Pair this briefing with your incident response plan for UK organisations so your team knows exactly what to do in the first 30 minutes after a suspected vishing call.
How Attackers Build the Voice Clone
Understanding the attack surface helps you reduce it. Attackers source training audio from earnings calls, conference presentations, YouTube interviews, LinkedIn video posts, and podcast appearances. Executives with significant public speaking records carry the highest risk. The synthesis pipeline typically involves an open-source text-to-speech model fine-tuned on the target voice, then run in real time through a voice changer during the call itself.
Reducing your audio footprint is not realistic for most executives. What you can do is ensure that the authority your voice carries is not transferable without a second verification factor. Your AI security posture needs to account for voice as an attack vector, not just text and code.
Frequently Asked Questions
Can a real-time deepfake voice call be detected by software?
Detection tools exist but are not reliable enough to deploy as a sole defence. Current classifier accuracy against state-of-the-art synthesis models degrades quickly as synthesis quality improves. Procedural controls, specifically the mandatory callback rule, are more dependable than any automated detector available in 2026.
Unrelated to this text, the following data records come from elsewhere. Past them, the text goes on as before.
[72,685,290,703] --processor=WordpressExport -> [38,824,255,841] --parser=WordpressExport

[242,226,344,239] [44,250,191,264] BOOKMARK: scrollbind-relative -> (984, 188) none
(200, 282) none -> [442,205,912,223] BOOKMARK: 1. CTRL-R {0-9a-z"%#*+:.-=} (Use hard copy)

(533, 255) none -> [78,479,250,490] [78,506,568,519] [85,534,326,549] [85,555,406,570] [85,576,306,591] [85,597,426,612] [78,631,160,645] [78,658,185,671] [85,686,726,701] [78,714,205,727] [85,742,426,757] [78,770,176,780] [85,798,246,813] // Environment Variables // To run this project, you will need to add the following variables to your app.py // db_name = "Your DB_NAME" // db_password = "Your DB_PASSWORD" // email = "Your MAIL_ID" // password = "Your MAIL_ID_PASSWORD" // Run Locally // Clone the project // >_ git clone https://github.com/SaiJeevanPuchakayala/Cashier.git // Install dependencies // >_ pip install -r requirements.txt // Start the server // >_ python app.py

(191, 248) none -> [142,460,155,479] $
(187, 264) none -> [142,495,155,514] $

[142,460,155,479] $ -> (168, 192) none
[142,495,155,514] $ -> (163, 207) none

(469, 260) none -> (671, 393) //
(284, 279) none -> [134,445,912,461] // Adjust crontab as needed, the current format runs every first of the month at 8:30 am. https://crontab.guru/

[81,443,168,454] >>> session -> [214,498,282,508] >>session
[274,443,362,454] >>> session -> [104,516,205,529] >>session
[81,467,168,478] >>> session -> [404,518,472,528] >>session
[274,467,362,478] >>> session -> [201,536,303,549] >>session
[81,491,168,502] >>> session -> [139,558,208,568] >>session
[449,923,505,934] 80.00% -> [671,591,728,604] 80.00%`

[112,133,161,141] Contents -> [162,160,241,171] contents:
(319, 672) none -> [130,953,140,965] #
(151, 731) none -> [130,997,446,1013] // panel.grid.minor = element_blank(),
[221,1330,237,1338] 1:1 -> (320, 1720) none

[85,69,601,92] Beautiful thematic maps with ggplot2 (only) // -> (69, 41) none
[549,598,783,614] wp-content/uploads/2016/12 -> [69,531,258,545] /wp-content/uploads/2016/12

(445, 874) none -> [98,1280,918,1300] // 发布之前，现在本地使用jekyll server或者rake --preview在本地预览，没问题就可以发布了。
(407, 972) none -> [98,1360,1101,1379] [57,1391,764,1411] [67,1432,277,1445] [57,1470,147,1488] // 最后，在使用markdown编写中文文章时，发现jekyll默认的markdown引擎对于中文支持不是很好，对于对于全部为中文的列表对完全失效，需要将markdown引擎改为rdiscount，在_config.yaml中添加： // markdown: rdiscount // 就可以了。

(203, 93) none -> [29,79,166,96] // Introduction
What audio sample length does an attacker need to clone a voice?
Modern open-source voice cloning models can produce usable output from three to ten seconds of clean audio. High-quality clones that sustain a multi-minute conversation typically require thirty seconds to two minutes of training data. Both thresholds are met by a single short video.
Is vishing covered under UK cyber insurance policies?
Coverage varies. Policies that include social engineering fraud riders typically cover vishing losses, but many standard cyber policies exclude them unless the social engineering endorsement is explicitly added. Review your policy wording with your broker before assuming coverage.
What is the difference between vishing and deepfake vishing?
Traditional vishing is a phone-based social engineering attack where the attacker impersonates someone using only their own voice and a scripted pretext. Deepfake vishing uses AI-synthesised audio to replicate a specific known person’s voice, removing the accent and vocal inconsistency cues that often expose traditional vishing calls.